* The problem
Repeat the listing exactly, line by line.
BEGIN Extracted entries
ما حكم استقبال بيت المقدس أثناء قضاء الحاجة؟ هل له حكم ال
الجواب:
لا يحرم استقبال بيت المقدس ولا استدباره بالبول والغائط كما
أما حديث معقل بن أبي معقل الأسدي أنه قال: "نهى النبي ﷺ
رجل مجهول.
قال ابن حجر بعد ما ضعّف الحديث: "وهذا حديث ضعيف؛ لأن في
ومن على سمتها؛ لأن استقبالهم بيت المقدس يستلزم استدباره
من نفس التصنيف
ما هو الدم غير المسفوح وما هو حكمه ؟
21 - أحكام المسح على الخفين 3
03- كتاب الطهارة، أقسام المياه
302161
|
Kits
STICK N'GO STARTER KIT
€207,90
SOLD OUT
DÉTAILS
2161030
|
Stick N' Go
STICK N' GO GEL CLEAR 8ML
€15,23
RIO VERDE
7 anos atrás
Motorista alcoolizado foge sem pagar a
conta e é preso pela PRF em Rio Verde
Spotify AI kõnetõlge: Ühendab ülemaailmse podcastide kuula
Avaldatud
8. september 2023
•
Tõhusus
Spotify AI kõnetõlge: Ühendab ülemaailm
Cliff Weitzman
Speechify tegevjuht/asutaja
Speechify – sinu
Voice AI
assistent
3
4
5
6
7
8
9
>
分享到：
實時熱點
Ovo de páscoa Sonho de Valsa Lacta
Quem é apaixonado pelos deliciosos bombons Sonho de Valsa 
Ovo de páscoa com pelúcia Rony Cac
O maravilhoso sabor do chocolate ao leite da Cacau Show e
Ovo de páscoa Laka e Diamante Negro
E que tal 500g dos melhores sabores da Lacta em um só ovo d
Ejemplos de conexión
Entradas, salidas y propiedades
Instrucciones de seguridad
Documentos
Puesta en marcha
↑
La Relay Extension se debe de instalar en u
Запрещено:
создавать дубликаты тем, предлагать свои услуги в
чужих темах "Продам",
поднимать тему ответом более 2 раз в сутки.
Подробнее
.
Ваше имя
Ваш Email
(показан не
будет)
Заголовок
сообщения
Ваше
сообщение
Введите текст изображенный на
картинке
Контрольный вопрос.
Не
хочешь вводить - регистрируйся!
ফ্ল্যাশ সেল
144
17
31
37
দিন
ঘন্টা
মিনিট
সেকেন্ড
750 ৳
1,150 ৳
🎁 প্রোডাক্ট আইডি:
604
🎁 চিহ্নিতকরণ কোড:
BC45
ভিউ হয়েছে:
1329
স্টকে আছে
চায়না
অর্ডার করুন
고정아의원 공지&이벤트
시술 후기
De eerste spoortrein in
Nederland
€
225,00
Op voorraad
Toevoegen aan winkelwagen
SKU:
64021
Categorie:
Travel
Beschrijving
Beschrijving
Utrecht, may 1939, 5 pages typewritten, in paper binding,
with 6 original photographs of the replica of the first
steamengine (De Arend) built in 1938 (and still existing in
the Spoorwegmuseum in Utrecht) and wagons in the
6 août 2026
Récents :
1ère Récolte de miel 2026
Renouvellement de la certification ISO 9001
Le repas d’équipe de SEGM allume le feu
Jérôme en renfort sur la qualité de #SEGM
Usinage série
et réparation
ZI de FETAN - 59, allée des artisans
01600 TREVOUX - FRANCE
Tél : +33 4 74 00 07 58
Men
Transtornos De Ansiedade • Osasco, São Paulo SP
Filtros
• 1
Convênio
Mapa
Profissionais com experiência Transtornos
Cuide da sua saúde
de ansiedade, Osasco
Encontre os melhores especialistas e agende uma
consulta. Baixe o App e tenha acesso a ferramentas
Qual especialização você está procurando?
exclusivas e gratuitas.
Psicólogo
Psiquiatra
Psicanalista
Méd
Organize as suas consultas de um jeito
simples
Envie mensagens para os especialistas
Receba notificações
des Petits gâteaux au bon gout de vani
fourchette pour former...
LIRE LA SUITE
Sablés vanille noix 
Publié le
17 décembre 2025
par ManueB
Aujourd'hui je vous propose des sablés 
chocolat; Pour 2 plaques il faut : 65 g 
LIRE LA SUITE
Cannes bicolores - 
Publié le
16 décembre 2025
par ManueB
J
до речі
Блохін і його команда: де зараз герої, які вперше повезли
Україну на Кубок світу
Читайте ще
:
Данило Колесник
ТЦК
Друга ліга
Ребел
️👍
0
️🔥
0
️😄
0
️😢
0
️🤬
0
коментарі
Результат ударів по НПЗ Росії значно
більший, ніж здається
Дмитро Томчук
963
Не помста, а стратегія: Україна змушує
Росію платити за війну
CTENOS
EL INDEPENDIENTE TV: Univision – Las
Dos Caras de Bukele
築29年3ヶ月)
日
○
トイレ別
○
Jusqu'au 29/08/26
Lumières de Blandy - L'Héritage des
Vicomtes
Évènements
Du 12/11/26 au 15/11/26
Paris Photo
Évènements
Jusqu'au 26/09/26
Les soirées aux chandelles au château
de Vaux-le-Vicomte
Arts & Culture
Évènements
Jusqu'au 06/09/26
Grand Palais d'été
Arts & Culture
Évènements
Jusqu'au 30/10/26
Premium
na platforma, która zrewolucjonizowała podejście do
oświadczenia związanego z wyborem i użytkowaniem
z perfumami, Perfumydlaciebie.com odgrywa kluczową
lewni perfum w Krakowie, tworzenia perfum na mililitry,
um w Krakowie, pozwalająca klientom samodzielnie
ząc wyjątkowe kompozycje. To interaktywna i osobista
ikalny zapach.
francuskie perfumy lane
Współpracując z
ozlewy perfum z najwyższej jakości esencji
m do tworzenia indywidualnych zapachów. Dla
END Extracted entries
* Exercise result
ما حكم استقبال بيت المقدس أثناء قضاء الحاجة؟ هل له حكم ال
الجواب:
لا يحرم استقبال بيت المقدس ولا استدباره بالبول والغائط كما
أما حديث معقل بن أبي معقل الأسدي أنه قال: "نهى النبي ﷺ
رجل مجهول.
قال ابن حجر بعد ما ضعّف الحديث: "وهذا حديث ضعيف؛ لأن في
ومن على سمتها؛ لأن استقبالهم بيت المقدس يستلزم استدباره
من نفس التصنيف
ما هو الدم غير المسفوح وما هو حكمه ؟
21 - أحكام المسح على الخفين 3
03- كتاب الطهارة، أقسام المياه
302161
|
Kits
STICK N'GO STARTER KIT
€207,90
SOLD OUT
DÉTAILS
2161030
|
Stick N' Go
STICK N' GO GEL CLEAR 8ML
€15,23
RIO VERDE
7 anos atrás
Motorista alcoolizado foge sem pagar a
conta e é preso pela PRF em Rio Verde
Spotify AI kõnetõlge: Ühendab ülemaailmse podcastide kuula
Avaldatud
8. september 2023
•
Tõhusus
Spotify AI kõnetõlge: Ühendab ülemaailm
Cliff Weitzman
Speechify tegevjuht/asutaja
Speechify – sinu
Voice AI
assistent
3
4
5
6
7
8
9
>
分享到：
實時熱點
Ovo de páscoa Sonho de Valsa Lacta
Quem é apaixonado pelos deliciosos bombons Sonho de Valsa 
Ovo de páscoa com pelúcia Rony Cac
O maravilhoso sabor do chocolate ao leite da Cacau Show e
Ovo de páscoa Laka e Diamante Negro
E que tal 500g dos melhores sabores da Lacta em um só ovo d
Ejemplos de conexión
Entradas, salidas y propiedades
Instrucciones de seguridad
Documentos
Puesta en marcha
↑
La Relay Extension se debe de instalar en u
Запрещено:
создавать дубликаты тем, предлагать свои услуги в
чужих темах "Продам",
поднимать тему ответом более 2 раз в сутки.
Подробнее
.
Ваше имя
Ваш Email
(показан не
будет)
Заголовок
сообщения
Ваше
сообщение
Введите текст изображенный на
картинке
Контрольный вопрос.
Не
хочешь вводить - регистрируйся!
ফ্ল্যাশ সেল
144
17
31
37
দিন
ঘন্টা
মিনিট
সেকেন্ড
750 ৳
1,150 ৳
🎁 প্রোডাক্ট আইডি:
604
🎁 চিহ্নিতকরণ কোড:
BC45
ভিউ হয়েছে:
1329
স্টকে আছে
চায়না
অর্ডার করুন
고정아의원 공지&이벤트
시술 후기
De eerste spoortrein in
Nederland
€
225,00
Op voorraad
Toevoegen aan winkelwagen
SKU:
64021
Categorie:
Travel
Beschrijving
Beschrijving
Utrecht, may 1939, 5 pages typewritten, in paper binding,
with 6 original photographs of the replica of the first
steamengine (De Arend) built in 1938 (and still existing in
the Spoorwegmuseum in Utrecht) and wagons in the
6 août 2026
Récents :
1ère Récolte de miel 2026
Renouvellement de la certification ISO 9001
Le repas d’équipe de SEGM allume le feu
Jérôme en renfort sur la qualité de #SEGM
Usinage série
et réparation
ZI de FETAN - 59, allée des artisans
01600 TREVOUX - FRANCE
Tél : +33 4 74 00 07 58
Men
Transtornos De Ansiedade • Osasco, São Paulo SP
Filtros
• 1
Convênio
Mapa
Profissionais com experiência Transtornos
Cuide da sua saúde
de ansiedade, Osasco
Encontre os melhores especialistas e agende uma
consulta. Baixe o App e tenha acesso a ferramentas
Qual especialização você está procurando?
exclusivas e gratuitas.
Psicólogo
Psiquiatra
Psicanalista
Méd
Organize as suas consultas de um jeito
simples
Envie mensagens para os especialistas
Receba notificações
des Petits gâteaux au bon gout de vani
fourchette pour former...
LIRE LA SUITE
Sablés vanille noix 
Publié le
17 décembre 2025
par ManueB
Aujourd'hui je vous propose des sablés 
chocolat; Pour 2 plaques il faut : 65 g 
LIRE LA SUITE
Cannes bicolores - 
Publié le
16 décembre 2025
par ManueB
J
до речі
Блохін і його команда: де зараз герої, які вперше повезли
Україну на Кубок світу
Читайте ще
:
Данило Колесник
ТЦК
Друга ліга
Ребел
️👍
0
️🔥
0
️😄
0
️😢
0
️🤬
0
коментарі
Результат ударів по НПЗ Росії значно
більший, ніж здається
Дмитро Томчук
963
Не помста, а стратегія: Україна змушує
Росію платити за війну
CTENOS
EL INDEPENDIENTE TV: Univision – Las
Dos Caras de Bukele
築29年3ヶ月)
日
○
トイレ別
○
Jusqu'au 29/08/26
Lumières de Blandy - L'Héritage des
Vicomtes
Évènements
Du 12/11/26 au 15/11/26
Paris Photo
Évènements
Jusqu'au 26/09/26
Les soirées aux chandelles au château
de Vaux-le-Vicomte
Arts & Culture
Évènements
Jusqu'au 06/09/26
Grand Palais d'été
Arts & Culture
Évènements
Jusqu'au 30/10/26
Premium
na platforma, która zrewolucjonizowała podejście do
oświadczenia związanego z wyborem i użytkowaniem
z perfumami, Perfumydlaciebie.com odgrywa kluczową
lewni perfum w Krakowie, tworzenia perfum na mililitry,
um w Krakowie, pozwalająca klientom samodzielnie
ząc wyjątkowe kompozycje. To interaktywna i osobista
ikalny zapach.
francuskie perfumy lane
Współpracując z
ozlewy perfum z najwyższej jakości esencji
m do tworzenia indywidualnych zapachów. Dla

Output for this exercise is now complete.